En l’espèce, le recourant a produit la photocopie
d’une enveloppe contenant une lettre à l’attention de l’Office d’impôt et
affranchie le 16 juillet 2004 au moyen d’une machine privée. Par ailleurs, les
échanges de télécopies entre le mandataire et la fiduciaire Fiducior SA en date
du 16 juillet 2004 permettent de considérer que la réclamation litigieuse a été
rédigée, puis vraisemblablement mise sous pli à cette date. Toutefois, ces
éléments ne constituent pas la preuve que le pli a réellement été posté. Le
tribunal relève par ailleurs quelques facteurs d'incertitude (par exemple, dans
son courrier du 20 décembre 2005 à l’attention de l’ACI, le mandataire se
réfère à la réclamation du 16 août 2004). Au demeurant, aucun élément ne
permet de remettre en cause la bonne foi de l’administration.
5.
Le recourant a adressé à l’autorité de taxation deux
télécopies respectivement les 16 août et 21 septembre 2004. Il convient
d’examiner si ces documents peuvent être considérés comme une réclamation.

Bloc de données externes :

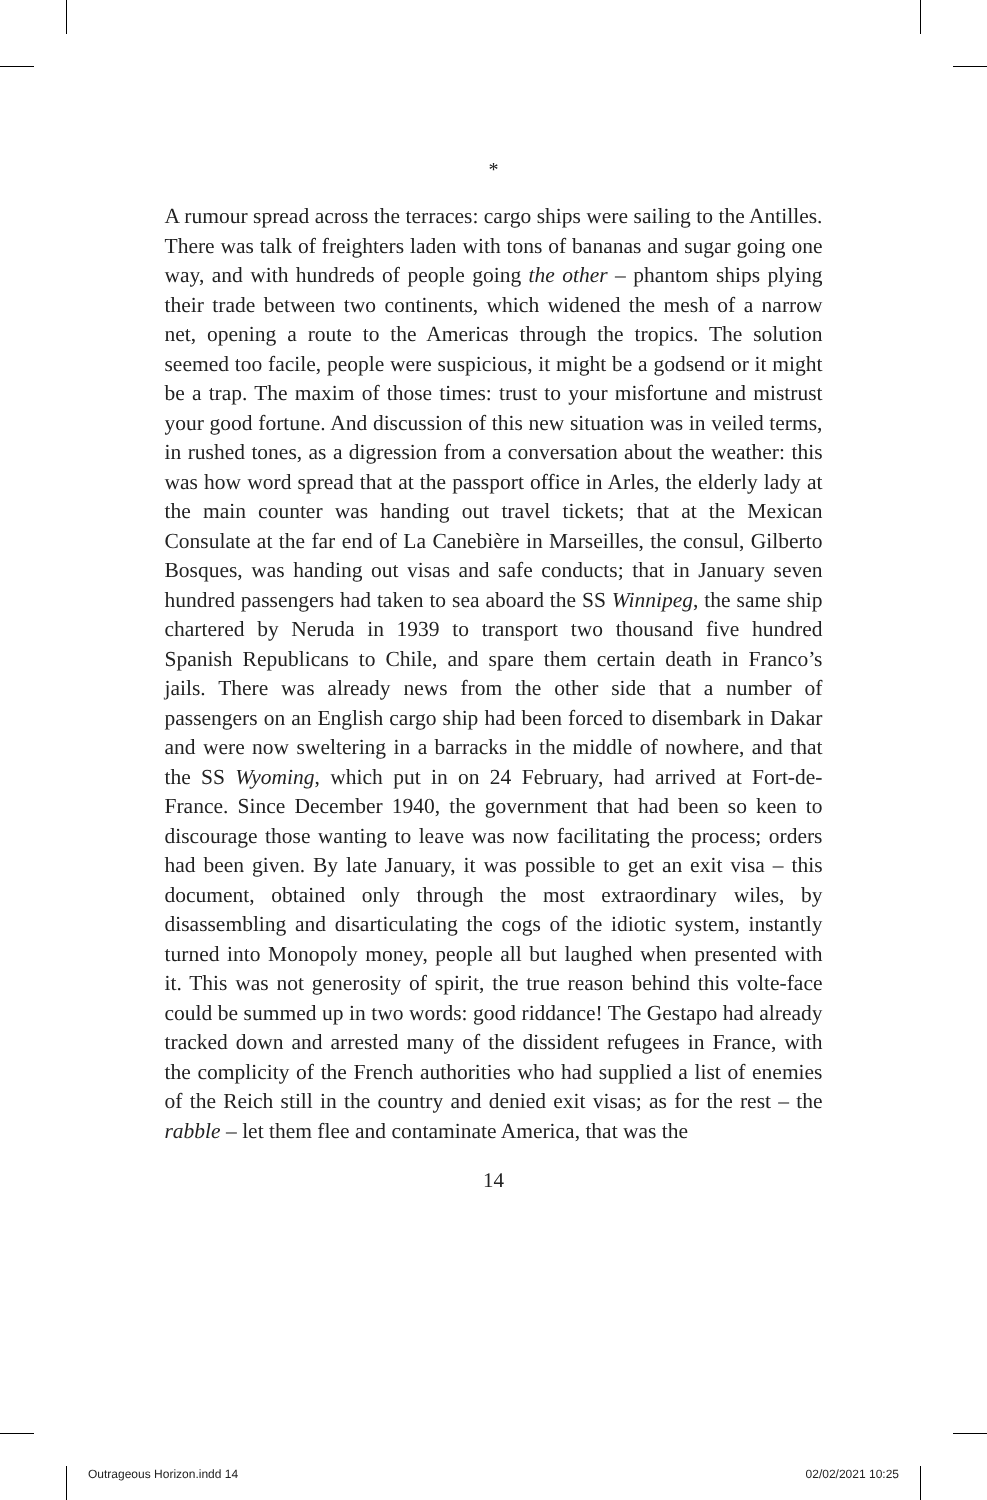*
A rumour spread across the terraces: cargo ships were sailing to the Antilles. There was talk of freighters laden with tons of bananas and sugar going one way, and with hundreds of people going the other – phantom ships plying their trade between two continents, which widened the mesh of a narrow net, opening a route to the Americas through the tropics. The solution seemed too facile, people were suspicious, it might be a godsend or it might be a trap. The maxim of those times: trust to your misfortune and mistrust your good fortune. And discussion of this new situation was in veiled terms, in rushed tones, as a digression from a conversation about the weather: this was how word spread that at the passport office in Arles, the elderly lady at the main counter was handing out travel tickets; that at the Mexican Consulate at the far end of La Canebière in Marseilles, the consul, Gilberto Bosques, was handing out visas and safe conducts; that in January seven hundred passengers had taken to sea aboard the SS Winnipeg, the same ship chartered by Neruda in 1939 to transport two thousand five hundred Spanish Republicans to Chile, and spare them certain death in Franco’s jails. There was already news from the other side that a number of passengers on an English cargo ship had been forced to disembark in Dakar and were now sweltering in a barracks in the middle of nowhere, and that the SS Wyoming, which put in on 24 February, had arrived at Fort-de-France. Since December 1940, the government that had been so keen to discourage those wanting to leave was now facilitating the process; orders had been given. By late January, it was possible to get an exit visa – this document, obtained only through the most extraordinary wiles, by disassembling and disarticulating the cogs of the idiotic system, instantly turned into Monopoly money, people all but laughed when presented with it. This was not generosity of spirit, the true reason behind this volte-face could be summed up in two words: good riddance! The Gestapo had already tracked down and arrested many of the dissident refugees in France, with the complicity of the French authorities who had supplied a list of enemies of the Reich still in the country and denied exit visas; as for the rest – the rabble – let them flee and contaminate America, that was the
14
Outrageous Horizon.indd 14 02/02/2021 10:25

a) La télécopie du 16 août 2004 ne constitue
qu'une demande de renseignements. Cela étant, et à supposer qu’il s’agisse
d’une réclamation, le délai légal de trente jours n’a manifestement pas été
respecté. Au surplus, les exigences de forme - qui requièrent une forme écrite
et donc un acte signé - ne permettent pas de tenir une télécopie pour un acte
de recours recevable. Au demeurant, les bordereaux d’impôt fondés sur les éléments
imposables résultant de décisions de taxation doivent être considérés comme une
mesure relative à l’exécution des décisions de taxation. La remise en cause des
éléments imposables n’est ainsi plus possible au stade de la contestation
dirigée contre le bordereau (FI 2001/0035 du 4 décembre 2001 consid. 1/cc; Martin
Zweifel, in Kommentar zum Schweizerischen Steuerrecht, I/1, Basel/Frankfurt
a.M. 1997, ad art. 46 LHID nos 14 et 15; Jean-Marc Rivier, Droit fiscal suisse,
L'imposition du revenu et de la fortune, 2ème éd., Lausanne 1998, p. 163,
références citées).
b) Les mêmes constatations s'appliquent à la télécopie
du 21 septembre 2004: tant la forme écrite que le délai légal n’ont pas été
respectés.
6.
Il résulte des considérations qui précèdent que le recours
doit être rejeté et la décision attaquée confirmée. Vu l'issue du litige, un
émolument de justice sera mis à la charge du recourant qui ne peut obtenir l’allocation
de dépens (art. 55 LJPA).
Dispositif
Par ces motifs
le Tribunal administratif
arrête:
I.
Le recours est rejeté.
II.
La décision sur réclamation du 7 mars 2007 rendue par
l’Administration cantonale des impôts est confirmée.
III.
Un émolument de 1'200 (mille deux cents) francs est mis à
la charge du recourant.
IV.
Il n'est pas alloué de dépens.
Lausanne, le 29 novembre 2007
Le président: La
greffière:
Le présent arrêt est communiqué aux destinataires de
l'avis d'envoi ci-joint.
Il peut faire l'objet, dans les trente jours suivant sa
notification, d'un recours au Tribunal fédéral. Le recours en matière de droit
public s'exerce aux conditions des articles 82 ss de la loi du 17 juin 2005 sur
le Tribunal fédéral (LTF - RS 173.110), le recours constitutionnel subsidiaire
à celles des articles 113 ss LTF. Le mémoire de recours doit être rédigé dans
une langue officielle, indiquer les conclusions, les motifs et les moyens de
preuve, et être signé. Les motifs doivent exposer succinctement en quoi l’acte
attaqué viole le droit. Les pièces invoquées comme moyens de preuve doivent
être jointes au mémoire, pour autant qu’elles soient en mains de la partie; il
en va de même de la décision attaquée.